DATASET CONTENT |
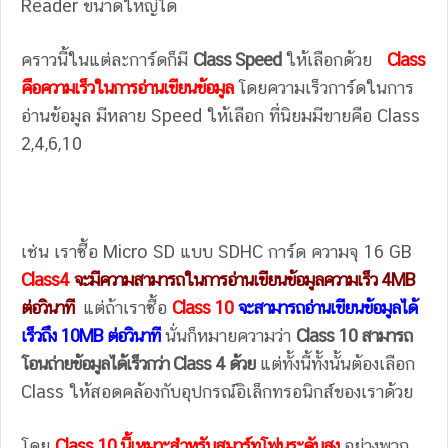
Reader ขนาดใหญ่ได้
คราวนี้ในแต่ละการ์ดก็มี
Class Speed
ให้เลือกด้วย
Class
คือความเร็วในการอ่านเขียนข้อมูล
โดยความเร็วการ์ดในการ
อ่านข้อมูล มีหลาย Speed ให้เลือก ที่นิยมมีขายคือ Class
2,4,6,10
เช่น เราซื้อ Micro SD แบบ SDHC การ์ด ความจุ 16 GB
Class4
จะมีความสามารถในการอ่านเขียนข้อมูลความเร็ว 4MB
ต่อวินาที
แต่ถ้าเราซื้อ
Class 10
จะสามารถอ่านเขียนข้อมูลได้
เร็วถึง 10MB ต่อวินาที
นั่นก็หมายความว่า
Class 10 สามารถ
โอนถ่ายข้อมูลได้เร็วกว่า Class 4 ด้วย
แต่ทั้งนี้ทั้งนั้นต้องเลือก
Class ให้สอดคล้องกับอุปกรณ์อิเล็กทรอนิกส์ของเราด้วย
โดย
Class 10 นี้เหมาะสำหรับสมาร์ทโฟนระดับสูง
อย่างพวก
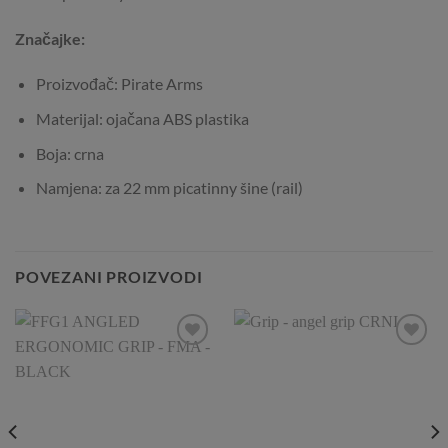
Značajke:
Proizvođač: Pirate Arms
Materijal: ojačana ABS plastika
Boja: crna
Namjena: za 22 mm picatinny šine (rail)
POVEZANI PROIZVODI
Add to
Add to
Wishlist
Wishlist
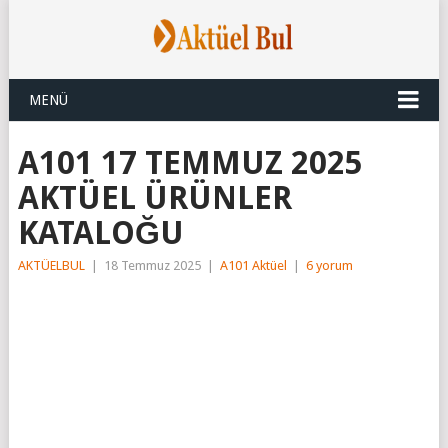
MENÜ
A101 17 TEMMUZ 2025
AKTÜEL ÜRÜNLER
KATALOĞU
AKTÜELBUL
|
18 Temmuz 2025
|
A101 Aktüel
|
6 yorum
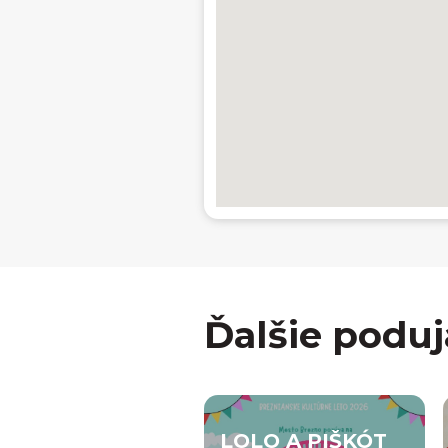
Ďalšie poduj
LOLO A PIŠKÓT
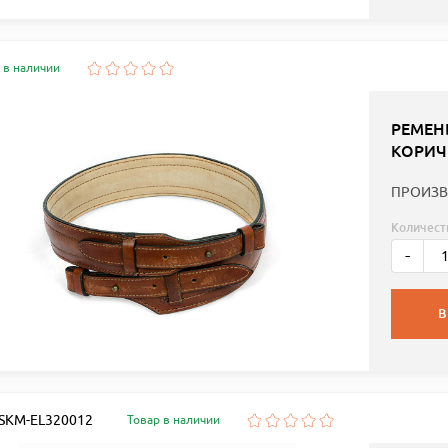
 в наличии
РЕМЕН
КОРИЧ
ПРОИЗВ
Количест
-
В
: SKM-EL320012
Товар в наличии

WHAT IS EXPECTED |
Transcribe every line of text from all the entries above exactly as it appears, and leave the pictures out of your answer.

RESPONSE |
Reader ขนาดใหญ่ได้
คราวนี้ในแต่ละการ์ดก็มี
Class Speed
ให้เลือกด้วย
Class
คือความเร็วในการอ่านเขียนข้อมูล
โดยความเร็วการ์ดในการ
อ่านข้อมูล มีหลาย Speed ให้เลือก ที่นิยมมีขายคือ Class
2,4,6,10
เช่น เราซื้อ Micro SD แบบ SDHC การ์ด ความจุ 16 GB
Class4
จะมีความสามารถในการอ่านเขียนข้อมูลความเร็ว 4MB
ต่อวินาที
แต่ถ้าเราซื้อ
Class 10
จะสามารถอ่านเขียนข้อมูลได้
เร็วถึง 10MB ต่อวินาที
นั่นก็หมายความว่า
Class 10 สามารถ
โอนถ่ายข้อมูลได้เร็วกว่า Class 4 ด้วย
แต่ทั้งนี้ทั้งนั้นต้องเลือก
Class ให้สอดคล้องกับอุปกรณ์อิเล็กทรอนิกส์ของเราด้วย
โดย
Class 10 นี้เหมาะสำหรับสมาร์ทโฟนระดับสูง
อย่างพวก
Značajke:
Proizvođač: Pirate Arms
Materijal: ojačana ABS plastika
Boja: crna
Namjena: za 22 mm picatinny šine (rail)
POVEZANI PROIZVODI
Add to
Add to
Wishlist
Wishlist
MENÜ
A101 17 TEMMUZ 2025
AKTÜEL ÜRÜNLER
KATALOĞU
AKTÜELBUL
|
18 Temmuz 2025
|
A101 Aktüel
|
6 yorum
Ďalšie poduj
LOLO A PIŠKÓT
 в наличии
РЕМЕН
КОРИЧ
ПРОИЗВ
Количест
-
В
: SKM-EL320012
Товар в наличии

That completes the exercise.